The Dream Traveler’s Quest plays off of this by introducing us to Maya, who is both Horde and a follower of Elyon. The Horde are afflicted with a scabbing disease, one that can be healed by drowning in Elyon’s Red Lakes. In the Circle Trilogy, the disease is symbolic of the effects of sin and drowning is a spiritual symbol of repentance and a physical symbol of baptism. But here, the point is that even though Maya is ugly and smelly on the outside, it is what is inside that matters. A very good point—except that Other Earth is explicitly a place where the inside is made manifest on the outside.
It’s a good theme that is poorly executed given the world’s established mechanics. If you’re reading this with no previous knowledge of the Horde, if you’re reading this as a standalone lesson about inner beauty, then great! But if you’re reading this within the context of the Circle, then it simply doesn’t hold up.
All of this is foreshadowing to Theo and Annelee being captured and turned into Horde themselves. Ba’al, the high priest, has concocted a potion that makes Albinos (those with smooth skin who have drowned into Horde). Normally, I’d say that the idea that evil can undo the work wrought by Elyon is heresy, but in this new context, it appears that the symbolism of the scabbing disease is only skin deep. So, whatever.
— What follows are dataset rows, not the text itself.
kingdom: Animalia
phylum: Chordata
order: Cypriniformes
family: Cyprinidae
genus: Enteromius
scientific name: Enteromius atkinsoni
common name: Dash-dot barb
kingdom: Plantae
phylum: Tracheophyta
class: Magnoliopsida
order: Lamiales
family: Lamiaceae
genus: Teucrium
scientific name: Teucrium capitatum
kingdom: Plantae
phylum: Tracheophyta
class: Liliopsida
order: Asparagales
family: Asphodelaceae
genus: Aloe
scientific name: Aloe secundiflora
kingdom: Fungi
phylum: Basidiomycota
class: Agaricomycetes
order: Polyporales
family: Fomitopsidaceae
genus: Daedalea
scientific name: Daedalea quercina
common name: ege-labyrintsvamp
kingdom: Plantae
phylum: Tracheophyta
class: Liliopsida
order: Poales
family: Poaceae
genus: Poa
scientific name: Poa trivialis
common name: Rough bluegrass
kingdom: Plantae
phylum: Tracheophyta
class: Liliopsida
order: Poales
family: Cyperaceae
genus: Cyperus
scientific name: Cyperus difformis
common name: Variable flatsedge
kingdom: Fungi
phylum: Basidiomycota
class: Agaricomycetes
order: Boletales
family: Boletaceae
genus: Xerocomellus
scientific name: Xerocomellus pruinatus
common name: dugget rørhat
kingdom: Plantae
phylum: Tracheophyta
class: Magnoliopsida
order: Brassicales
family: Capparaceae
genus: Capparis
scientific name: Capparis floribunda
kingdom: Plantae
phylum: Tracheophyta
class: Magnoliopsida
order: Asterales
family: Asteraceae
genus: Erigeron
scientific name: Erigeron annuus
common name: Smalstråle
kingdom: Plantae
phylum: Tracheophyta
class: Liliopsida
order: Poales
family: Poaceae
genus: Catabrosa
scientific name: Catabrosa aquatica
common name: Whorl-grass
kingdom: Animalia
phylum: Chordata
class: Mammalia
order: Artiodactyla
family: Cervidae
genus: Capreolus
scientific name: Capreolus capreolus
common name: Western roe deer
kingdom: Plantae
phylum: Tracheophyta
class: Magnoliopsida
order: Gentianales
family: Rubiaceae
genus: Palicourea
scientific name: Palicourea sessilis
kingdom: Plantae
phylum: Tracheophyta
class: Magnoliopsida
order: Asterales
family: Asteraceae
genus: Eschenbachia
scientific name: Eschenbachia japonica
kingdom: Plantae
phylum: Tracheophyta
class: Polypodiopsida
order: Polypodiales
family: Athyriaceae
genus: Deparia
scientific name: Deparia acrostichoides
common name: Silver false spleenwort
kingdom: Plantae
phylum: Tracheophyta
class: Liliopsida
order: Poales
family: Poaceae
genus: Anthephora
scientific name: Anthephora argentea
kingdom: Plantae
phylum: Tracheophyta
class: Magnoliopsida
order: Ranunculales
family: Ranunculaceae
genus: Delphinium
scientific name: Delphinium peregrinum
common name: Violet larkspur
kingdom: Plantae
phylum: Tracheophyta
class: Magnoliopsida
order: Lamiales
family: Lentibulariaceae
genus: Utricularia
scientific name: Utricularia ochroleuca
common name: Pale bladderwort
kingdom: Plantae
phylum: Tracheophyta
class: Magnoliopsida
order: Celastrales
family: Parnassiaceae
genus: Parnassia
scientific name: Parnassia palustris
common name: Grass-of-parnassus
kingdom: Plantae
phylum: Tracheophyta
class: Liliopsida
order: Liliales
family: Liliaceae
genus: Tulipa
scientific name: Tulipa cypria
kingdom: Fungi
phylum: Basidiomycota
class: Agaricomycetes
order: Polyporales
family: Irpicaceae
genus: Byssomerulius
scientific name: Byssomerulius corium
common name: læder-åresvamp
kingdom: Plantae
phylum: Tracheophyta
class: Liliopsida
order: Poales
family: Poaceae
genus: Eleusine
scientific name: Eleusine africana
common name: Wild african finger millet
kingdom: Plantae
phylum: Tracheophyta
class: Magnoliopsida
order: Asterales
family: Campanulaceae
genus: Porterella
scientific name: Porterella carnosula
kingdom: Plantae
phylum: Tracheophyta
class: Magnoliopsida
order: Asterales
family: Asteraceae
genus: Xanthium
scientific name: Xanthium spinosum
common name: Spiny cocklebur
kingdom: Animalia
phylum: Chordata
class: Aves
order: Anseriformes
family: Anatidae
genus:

The theme—that Elyon looks past our struggles and temptation and sins to really see us as his creation, and that evil often promises us outward beauty through popularity, wealth, success, and so on—that’s a really good theme. I absolutely love it. The trio—Theo, Annelee, and Maya—defeat Shadowman by realizing and proclaiming that they are the light of the world, that Elyon’s power flows through them. It’s a stunning climax only made clunky because the symbolism doesn’t fit Other Earth.
Overall, The Curse of Shadowman suffers from some of the same flaws as The Book of Light and The Dream Traveler’s Quest as a whole. The writing is mediocre, the attention to the established world is minimal, the mechanics seem forced. And yet, the theme is solid—as long as you take it as-is and not as part of the larger Circle mythos. If this story was divorced from the world of the Circle, I’d be able to give it a much higher rating.